**Goal of the exercise:**
Scan the entries line by line and return those with "optical".

**Records for the task:**
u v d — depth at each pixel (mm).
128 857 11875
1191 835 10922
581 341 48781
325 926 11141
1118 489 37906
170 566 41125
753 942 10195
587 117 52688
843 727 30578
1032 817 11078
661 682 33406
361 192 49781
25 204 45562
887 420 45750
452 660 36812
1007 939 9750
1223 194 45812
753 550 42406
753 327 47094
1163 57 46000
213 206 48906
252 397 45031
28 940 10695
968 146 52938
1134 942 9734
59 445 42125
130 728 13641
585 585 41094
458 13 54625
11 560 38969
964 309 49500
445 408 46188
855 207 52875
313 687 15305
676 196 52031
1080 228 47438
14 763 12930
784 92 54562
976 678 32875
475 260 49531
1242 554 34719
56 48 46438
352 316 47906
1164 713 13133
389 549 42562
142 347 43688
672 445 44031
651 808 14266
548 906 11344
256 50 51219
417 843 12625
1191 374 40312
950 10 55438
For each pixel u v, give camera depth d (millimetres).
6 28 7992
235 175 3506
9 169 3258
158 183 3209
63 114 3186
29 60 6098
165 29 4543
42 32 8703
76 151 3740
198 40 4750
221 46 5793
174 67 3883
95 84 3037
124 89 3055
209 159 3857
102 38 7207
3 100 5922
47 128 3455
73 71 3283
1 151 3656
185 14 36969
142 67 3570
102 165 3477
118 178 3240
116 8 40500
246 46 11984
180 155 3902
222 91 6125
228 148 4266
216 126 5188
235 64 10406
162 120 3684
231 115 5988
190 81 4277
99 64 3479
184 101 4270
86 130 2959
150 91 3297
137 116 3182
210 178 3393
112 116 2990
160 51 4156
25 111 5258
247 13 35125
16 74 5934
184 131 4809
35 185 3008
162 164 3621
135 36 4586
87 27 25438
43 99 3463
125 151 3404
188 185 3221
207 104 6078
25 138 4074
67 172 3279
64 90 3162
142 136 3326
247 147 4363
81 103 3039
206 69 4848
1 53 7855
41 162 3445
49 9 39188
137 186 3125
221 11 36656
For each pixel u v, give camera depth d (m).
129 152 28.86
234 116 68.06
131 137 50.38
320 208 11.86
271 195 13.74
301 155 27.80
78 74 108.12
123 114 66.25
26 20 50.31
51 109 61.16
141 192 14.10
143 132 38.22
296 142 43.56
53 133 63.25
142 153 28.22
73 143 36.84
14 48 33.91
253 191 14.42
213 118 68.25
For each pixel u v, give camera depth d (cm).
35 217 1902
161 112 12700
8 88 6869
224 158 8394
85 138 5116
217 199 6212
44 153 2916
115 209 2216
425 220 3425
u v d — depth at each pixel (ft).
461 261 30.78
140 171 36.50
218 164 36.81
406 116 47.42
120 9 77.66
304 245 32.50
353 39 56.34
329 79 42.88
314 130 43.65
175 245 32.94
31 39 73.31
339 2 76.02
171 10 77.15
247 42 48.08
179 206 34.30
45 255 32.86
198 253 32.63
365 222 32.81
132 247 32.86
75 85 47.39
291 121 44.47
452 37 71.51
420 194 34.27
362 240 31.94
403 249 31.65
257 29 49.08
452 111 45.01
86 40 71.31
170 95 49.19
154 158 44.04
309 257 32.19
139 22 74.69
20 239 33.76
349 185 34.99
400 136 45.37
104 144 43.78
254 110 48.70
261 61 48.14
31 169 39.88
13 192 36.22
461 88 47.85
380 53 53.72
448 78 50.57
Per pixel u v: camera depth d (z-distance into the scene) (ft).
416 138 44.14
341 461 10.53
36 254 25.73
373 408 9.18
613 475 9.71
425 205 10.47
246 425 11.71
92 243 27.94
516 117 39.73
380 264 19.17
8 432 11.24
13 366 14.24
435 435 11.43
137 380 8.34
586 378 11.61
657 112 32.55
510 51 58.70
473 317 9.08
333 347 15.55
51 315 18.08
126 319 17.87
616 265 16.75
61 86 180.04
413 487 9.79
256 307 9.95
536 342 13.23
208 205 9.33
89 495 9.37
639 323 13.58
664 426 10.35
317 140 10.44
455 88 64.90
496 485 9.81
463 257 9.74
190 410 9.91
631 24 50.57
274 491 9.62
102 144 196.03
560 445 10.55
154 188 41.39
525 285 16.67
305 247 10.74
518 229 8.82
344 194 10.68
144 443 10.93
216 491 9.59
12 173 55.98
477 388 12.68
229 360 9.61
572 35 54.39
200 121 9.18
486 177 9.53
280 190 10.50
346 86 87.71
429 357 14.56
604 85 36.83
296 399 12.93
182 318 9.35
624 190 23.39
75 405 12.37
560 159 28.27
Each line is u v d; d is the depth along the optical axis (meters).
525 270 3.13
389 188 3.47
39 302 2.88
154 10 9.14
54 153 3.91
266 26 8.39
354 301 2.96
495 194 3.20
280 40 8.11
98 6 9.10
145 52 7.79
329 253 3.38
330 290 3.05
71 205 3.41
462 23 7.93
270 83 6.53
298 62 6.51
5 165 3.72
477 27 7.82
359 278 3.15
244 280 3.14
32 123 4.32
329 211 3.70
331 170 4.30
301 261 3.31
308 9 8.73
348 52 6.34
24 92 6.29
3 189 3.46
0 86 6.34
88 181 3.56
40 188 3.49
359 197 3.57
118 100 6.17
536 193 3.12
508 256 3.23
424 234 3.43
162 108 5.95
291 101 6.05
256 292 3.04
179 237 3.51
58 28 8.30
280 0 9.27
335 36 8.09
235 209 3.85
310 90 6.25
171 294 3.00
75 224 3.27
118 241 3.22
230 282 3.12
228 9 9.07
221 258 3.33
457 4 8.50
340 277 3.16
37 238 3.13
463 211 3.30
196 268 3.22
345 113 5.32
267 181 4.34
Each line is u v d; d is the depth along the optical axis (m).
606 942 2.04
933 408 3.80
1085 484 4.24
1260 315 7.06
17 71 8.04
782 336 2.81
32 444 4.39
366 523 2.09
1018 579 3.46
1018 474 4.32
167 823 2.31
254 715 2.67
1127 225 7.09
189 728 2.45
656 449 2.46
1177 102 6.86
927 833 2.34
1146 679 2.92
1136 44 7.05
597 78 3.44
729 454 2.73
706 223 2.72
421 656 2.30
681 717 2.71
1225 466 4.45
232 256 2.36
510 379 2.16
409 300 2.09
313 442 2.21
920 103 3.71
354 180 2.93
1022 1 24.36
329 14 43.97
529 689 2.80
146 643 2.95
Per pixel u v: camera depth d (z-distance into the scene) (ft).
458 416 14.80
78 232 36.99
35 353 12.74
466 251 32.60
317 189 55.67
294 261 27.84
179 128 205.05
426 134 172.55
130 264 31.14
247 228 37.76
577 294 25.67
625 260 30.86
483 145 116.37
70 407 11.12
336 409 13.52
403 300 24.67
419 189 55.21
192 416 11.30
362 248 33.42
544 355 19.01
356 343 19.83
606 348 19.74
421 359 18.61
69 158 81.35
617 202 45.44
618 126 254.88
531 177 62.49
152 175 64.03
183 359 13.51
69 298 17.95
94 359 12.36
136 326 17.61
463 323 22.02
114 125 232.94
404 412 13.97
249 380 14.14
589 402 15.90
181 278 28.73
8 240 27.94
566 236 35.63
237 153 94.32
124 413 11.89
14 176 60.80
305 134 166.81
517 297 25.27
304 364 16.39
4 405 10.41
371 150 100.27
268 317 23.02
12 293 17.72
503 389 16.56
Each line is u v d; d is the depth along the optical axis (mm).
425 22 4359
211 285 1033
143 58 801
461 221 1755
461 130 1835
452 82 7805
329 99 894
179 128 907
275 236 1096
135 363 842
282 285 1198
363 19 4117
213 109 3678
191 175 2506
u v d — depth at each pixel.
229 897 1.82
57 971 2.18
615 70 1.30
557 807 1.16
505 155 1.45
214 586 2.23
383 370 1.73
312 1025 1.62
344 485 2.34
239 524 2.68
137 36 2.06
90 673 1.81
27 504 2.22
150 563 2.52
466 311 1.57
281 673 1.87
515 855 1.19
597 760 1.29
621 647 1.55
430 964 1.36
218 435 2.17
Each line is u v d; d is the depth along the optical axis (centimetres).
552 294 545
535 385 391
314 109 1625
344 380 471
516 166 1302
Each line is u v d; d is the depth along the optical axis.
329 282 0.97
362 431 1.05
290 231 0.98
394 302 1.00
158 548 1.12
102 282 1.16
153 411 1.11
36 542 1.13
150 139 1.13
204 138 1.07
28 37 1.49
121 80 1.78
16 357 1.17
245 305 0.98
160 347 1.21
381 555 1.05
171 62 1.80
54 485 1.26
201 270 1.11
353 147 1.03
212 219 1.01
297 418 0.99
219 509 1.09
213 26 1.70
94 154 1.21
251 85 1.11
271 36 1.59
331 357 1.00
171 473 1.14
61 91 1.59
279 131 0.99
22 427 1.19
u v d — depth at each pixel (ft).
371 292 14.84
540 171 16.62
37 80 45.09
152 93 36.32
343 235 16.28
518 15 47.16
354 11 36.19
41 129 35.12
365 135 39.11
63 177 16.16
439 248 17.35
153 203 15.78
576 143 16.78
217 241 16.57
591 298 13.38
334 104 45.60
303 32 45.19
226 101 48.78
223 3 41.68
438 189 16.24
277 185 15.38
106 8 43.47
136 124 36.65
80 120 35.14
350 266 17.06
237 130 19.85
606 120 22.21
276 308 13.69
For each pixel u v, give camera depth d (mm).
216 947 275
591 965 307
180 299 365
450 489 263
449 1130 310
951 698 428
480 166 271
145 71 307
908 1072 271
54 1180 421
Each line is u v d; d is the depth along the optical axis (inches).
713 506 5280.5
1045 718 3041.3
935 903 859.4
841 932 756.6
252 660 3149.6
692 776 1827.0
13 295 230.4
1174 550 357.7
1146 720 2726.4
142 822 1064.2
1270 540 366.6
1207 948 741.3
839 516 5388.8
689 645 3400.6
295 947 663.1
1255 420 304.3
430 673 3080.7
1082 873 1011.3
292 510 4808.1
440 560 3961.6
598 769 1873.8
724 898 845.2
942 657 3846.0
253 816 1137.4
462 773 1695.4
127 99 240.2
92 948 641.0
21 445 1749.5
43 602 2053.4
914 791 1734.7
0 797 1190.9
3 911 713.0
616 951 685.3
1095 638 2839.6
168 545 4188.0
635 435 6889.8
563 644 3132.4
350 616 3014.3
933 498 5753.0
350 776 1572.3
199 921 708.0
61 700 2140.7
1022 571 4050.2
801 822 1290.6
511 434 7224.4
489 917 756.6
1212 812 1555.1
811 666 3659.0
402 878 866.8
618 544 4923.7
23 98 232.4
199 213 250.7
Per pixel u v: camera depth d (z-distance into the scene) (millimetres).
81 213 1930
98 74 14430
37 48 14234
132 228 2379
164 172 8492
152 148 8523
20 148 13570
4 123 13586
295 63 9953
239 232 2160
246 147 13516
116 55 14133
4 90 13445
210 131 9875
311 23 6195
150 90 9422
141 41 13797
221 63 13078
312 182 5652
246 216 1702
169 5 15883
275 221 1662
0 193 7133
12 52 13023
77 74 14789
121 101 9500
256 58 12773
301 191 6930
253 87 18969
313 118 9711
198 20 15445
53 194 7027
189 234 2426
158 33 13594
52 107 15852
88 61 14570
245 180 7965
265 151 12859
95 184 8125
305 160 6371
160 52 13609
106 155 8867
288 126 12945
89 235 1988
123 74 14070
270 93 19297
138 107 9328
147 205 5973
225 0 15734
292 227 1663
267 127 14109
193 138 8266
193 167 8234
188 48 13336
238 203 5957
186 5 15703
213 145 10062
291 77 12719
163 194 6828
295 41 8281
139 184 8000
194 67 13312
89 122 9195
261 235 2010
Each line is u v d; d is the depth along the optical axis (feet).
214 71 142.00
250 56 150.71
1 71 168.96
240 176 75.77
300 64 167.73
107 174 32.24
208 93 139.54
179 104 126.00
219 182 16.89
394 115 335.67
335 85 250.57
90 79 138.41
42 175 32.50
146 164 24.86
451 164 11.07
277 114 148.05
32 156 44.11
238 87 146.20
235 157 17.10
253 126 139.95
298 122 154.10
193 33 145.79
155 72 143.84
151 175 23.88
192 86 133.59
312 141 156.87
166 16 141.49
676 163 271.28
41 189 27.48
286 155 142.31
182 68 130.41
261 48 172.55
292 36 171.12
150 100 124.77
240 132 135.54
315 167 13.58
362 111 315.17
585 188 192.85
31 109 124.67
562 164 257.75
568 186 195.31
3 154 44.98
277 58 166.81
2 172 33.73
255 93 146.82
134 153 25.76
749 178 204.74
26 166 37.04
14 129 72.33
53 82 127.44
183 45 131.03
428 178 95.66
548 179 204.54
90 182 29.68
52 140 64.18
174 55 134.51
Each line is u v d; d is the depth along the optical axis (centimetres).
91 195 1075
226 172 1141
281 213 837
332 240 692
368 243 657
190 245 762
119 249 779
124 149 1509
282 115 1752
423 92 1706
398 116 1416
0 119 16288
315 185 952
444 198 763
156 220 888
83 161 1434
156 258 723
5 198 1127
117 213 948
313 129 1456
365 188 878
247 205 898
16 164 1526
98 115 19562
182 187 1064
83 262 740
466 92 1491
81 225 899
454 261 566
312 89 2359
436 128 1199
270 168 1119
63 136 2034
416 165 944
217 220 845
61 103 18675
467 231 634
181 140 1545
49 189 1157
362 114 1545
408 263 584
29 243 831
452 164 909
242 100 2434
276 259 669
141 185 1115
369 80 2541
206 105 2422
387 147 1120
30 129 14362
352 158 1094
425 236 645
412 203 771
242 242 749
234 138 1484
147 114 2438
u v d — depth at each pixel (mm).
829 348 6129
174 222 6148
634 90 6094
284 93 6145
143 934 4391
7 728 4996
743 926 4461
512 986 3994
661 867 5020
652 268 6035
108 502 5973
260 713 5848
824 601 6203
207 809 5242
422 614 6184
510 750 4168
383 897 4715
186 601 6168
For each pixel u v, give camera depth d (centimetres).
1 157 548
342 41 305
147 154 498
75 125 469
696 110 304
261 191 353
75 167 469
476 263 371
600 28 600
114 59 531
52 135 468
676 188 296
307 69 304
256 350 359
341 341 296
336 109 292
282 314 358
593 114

**Exercise output:**
Each line is u v d; d is the depth along the optical axis (meters).
Each line is u v d; d is the depth along the optical axis (m).
Each line is u v d; d is the depth along the optical axis (mm).
Each line is u v d; d is the depth along the optical axis (centimetres).
Each line is u v d; d is the depth along the optical axis.
Each line is u v d; d is the depth along the optical axis (inches).
Each line is u v d; d is the depth along the optical axis (feet).
Each line is u v d; d is the depth along the optical axis (centimetres).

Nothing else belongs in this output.